— Светает? — встрепенулся он.
— Нет, — сказал Иларион и почему-то, сам того не желая, засмеялся. Он позавидовал Йордану и попытался закрыть глаза.
Йордан Брадобрей тотчас заснул, с улыбкой, обращенной к огромному небу. Все звезды принадлежали ему, но он этого не знал. Иларион, отравленный разговором со Спасом, опустошенный, глядел на повисшие над ним звезды. Сверчки приподняли его над землей, и он потрогал рукой близкие искрящиеся ночные светила, И поплыл среди них, и скоро превратился в маленькую звездочку, которую с земли никто бы не смог разглядеть…
Спас встал, чтоб поразмяться. Ноги у него затекли, мышцы болели — он давно не косил и потому отвык. Пошел пройтись по лугу. Шел медленно, вдыхая упоительный воздух. Ему всегда после разговора с людьми становилось стыдно. Откуда брался этот стыд? Вроде бы он хотел сказать одно, а получалось совсем другое. Может быть, поэтому, когда он возвращался к спящим, ему казалось, что он уходит от них.
Сидя у себя на галерее, бабка Воскреся видела, как Дачо загнал в хлев пятерых овец, побродил по двору, вошел в дом, снова вышел и, поболтавшись без дела, ушел совсем. На галерее было темно, как и во всем бабкином доме, и Дачо боялся смотреть на темные окна и темную галерею. С некоторых пор они с женой вообще старались не оборачиваться в ту сторону. Бабка Воскреся засмеялась в темноте. Она сидела на сундуке, как кошка, поджав ноги.
Раньше здесь, на низком широком сундуке, сидела кошка, но бабка Воскреся прогнала ее и сама уселась на сундук. Теперь она знала, что не такая уж глупая была эта кошка. С галереи хорошо просматривались не только дом и двор Дачо, его летняя кухня и уборная, недавно покрашенная и покрытая черепицей, но и все, что было по ту сторону ограды: висячий мост-качели, построенный Дачо, овраг, поросший кустами бузины и чертополохом, склон холма с лепящимися друг над дружкой домами, уходящая вправо дорога — словом, чуть ли не полсела было видно бабке Воскресе с ее галереи. Нет, не такая уж глупая была эта кошка!

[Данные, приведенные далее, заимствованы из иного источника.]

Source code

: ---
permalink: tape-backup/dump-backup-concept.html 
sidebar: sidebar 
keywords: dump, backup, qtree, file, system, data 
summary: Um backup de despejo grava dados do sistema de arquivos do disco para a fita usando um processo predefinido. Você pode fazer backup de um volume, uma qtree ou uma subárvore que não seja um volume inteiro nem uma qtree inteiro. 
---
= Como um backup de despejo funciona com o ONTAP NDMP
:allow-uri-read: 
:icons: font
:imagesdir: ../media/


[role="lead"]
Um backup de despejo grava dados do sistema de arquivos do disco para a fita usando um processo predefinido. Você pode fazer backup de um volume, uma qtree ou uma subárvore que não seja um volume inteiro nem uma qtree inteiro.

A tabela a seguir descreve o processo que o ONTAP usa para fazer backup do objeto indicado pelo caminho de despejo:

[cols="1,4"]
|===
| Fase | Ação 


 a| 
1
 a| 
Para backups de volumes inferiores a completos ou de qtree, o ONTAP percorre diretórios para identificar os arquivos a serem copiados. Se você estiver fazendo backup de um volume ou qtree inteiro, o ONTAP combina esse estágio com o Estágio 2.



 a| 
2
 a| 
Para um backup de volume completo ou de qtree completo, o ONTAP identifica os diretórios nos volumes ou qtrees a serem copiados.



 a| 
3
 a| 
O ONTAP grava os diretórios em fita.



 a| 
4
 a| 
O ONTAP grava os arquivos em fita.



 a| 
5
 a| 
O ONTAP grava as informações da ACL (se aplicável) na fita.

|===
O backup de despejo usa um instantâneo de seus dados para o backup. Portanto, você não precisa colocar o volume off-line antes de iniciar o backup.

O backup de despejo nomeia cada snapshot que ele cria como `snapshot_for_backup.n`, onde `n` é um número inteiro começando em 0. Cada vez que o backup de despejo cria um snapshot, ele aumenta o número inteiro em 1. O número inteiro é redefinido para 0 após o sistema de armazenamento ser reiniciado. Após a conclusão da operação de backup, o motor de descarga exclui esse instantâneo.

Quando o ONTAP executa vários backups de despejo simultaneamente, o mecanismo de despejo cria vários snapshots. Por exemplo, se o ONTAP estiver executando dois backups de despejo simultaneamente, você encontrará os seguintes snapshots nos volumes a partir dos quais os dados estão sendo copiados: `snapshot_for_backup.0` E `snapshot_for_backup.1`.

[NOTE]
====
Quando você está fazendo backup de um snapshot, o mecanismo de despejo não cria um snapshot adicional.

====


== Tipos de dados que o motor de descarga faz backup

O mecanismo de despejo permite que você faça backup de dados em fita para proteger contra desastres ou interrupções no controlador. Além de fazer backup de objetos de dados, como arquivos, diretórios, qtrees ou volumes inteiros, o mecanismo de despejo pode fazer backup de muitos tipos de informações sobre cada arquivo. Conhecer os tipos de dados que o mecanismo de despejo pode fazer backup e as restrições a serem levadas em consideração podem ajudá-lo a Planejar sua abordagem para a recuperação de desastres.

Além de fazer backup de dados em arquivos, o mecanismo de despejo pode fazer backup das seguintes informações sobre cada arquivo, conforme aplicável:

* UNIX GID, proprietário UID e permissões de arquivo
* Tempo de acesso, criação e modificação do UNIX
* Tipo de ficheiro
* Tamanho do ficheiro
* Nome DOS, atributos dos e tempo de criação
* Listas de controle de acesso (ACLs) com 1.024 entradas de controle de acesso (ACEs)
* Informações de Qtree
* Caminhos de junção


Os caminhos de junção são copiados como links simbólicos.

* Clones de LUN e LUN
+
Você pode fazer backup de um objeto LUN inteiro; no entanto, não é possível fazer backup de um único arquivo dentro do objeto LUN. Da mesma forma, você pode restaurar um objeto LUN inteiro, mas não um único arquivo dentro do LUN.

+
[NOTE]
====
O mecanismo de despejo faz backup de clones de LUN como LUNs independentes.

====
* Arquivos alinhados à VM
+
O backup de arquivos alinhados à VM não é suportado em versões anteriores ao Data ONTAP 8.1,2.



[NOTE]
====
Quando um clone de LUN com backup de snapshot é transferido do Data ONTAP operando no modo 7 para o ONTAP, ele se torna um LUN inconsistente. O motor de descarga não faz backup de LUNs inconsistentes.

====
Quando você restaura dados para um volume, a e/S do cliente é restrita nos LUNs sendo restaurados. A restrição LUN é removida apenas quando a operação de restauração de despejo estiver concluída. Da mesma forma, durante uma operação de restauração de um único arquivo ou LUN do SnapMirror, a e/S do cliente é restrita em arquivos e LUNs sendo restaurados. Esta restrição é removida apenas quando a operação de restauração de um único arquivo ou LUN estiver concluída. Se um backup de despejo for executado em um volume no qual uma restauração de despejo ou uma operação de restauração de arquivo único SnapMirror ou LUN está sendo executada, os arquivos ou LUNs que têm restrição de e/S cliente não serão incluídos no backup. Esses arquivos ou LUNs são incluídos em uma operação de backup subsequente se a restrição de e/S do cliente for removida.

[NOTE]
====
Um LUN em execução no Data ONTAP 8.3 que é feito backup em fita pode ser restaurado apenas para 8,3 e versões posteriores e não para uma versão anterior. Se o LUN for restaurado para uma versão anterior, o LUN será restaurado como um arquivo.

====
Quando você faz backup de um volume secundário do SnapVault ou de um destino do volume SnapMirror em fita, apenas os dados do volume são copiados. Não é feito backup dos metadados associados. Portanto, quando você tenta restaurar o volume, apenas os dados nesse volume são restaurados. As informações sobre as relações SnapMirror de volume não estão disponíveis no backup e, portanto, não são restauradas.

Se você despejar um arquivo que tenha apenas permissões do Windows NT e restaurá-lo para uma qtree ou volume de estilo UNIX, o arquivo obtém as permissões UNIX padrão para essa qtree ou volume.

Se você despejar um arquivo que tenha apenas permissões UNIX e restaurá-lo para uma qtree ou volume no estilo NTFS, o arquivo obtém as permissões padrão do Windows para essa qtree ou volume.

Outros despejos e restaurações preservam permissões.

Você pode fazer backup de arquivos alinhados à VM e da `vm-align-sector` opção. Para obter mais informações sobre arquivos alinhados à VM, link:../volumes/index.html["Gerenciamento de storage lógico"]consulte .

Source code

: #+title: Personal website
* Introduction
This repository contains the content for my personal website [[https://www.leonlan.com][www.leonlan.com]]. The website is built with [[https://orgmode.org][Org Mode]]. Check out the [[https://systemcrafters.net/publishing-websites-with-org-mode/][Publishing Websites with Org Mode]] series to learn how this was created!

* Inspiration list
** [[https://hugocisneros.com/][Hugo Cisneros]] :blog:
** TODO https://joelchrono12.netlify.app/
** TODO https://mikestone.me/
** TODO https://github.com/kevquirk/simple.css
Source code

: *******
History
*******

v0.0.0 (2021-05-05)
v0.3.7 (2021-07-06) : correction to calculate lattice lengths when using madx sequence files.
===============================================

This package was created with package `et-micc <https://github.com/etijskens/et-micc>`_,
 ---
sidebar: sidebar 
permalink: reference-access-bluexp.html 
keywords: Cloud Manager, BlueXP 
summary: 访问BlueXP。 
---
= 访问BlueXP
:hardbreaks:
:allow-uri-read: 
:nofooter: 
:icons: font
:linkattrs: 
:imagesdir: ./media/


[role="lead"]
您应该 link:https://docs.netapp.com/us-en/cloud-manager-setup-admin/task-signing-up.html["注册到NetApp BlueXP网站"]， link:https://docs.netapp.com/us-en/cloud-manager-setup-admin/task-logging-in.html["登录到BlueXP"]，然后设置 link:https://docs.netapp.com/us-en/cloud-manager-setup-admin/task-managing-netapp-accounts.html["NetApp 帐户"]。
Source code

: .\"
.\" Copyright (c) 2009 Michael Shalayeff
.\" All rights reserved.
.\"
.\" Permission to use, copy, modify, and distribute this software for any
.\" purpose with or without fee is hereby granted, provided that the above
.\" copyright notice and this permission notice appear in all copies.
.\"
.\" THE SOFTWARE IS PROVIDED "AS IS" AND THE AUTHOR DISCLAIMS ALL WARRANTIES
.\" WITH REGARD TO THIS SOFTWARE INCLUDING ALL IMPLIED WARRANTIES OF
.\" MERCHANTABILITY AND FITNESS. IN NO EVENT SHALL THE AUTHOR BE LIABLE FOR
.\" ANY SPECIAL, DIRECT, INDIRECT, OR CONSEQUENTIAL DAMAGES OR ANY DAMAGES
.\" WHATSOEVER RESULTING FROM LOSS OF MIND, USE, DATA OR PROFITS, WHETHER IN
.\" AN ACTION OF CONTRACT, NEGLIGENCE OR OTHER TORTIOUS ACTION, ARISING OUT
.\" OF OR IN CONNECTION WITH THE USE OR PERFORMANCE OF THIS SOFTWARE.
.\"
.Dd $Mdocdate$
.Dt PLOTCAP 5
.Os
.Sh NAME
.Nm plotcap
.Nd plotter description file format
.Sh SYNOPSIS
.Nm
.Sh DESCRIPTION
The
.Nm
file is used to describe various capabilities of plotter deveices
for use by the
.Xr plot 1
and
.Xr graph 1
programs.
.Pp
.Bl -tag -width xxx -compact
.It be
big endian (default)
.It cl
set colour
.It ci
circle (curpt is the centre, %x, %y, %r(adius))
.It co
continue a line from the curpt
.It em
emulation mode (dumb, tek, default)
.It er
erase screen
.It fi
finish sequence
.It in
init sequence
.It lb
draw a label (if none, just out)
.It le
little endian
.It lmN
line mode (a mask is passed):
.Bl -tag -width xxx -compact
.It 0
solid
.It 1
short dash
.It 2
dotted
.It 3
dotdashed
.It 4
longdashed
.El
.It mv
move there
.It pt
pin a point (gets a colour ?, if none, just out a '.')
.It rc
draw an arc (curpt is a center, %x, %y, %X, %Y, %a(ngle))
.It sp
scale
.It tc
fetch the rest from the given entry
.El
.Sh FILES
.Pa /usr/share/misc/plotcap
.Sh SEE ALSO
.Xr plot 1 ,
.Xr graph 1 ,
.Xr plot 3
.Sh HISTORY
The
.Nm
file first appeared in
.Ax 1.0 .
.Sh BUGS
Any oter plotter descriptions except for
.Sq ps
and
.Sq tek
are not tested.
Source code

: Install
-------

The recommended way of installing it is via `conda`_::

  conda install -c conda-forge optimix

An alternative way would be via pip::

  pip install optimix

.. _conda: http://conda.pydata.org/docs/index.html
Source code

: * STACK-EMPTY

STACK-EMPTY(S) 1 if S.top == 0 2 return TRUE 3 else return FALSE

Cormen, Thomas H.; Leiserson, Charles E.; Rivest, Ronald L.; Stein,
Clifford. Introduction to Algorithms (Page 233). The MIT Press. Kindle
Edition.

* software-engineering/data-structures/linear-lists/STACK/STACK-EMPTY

Над селом взошла полная луна. Крыши домов блестели, блестела дорога, блестел овраг. С луны стекал белый мутный свет и разливался по траве, затекая под навесы и в самые укромные уголки. Бабка Воскреся никогда не спала в полнолуние. Да и вообще она почти не спала: днем сидела на кладбище, смотрела, кто приходит, а кто не приходит, ходила между могилами, выбирала местечко, где бы сесть посидеть, — каждый раз новое. Когда не было людей, прилетали птицы, клевали крошки и зерна с ее высохшей черной ладони. На кладбище было тихо. Казалось бы, лежало оно сразу же за селом, и все, кто шел и ехал, в поле и с поля, проходили и проезжали мимо, но шум голосов и скрип телег доносились сюда крайне редко. Здесь звучали другие голоса и другие звуки, ради них-то и являлась сюда бабка Воскреся. Они исходили из нее самой, но она их слышала так, будто они шли со стороны. При этом бабка хорошо понимала, что они исходят из нее самой, и спрашивала себя: действительно ли она живет на свете и действительно ли существует это село с оставшейся в нем горсткой людей? Она вовсе не разговаривала с мертвыми, как утверждали ее односельчане, она разговаривала сама с собой. А в ней еще далеко не все бесповоротно умерло. Оно оживало здесь, на кладбище, и каждый, кто заставал ее у могил, удивлялся бабкиным молодым зеленым глазам, излучавшим неугасимую силу жизни.
Для нее мертвые и живые не очень-то отличались друг от друга. Так Дачо, например, был для нее мертвым, хотя каждый день пилил дрова механической пилой или работал в поле, если пилить было нечего. И когда она смотрела с галереи, как он ходит по двору, как задает корм овцам или разговаривает с женой, стараясь не смотреть в ее, бабкину, сторону, он был для нее мертвым. Не на Дачо смотрела бабка Воскреся, а внутрь себя, она носила его в себе вместе с другими мертвыми и живыми односельчанами — представителями бесконечного деревенского рода. Она была повитухой, принимала и повивала почти каждого, кто родился, — может быть, один только дед Димитр Столетник составлял исключение, — и не очень-то отличала женскую утробу от вырытой могилы, потому как встречала и провожала всех приходящих в этот мир и из него уходящих. Короткими были дорожки этих людей, и бабке они казались почти одинаковыми, хотя знала она все их самые тайные и еле приметные повороты.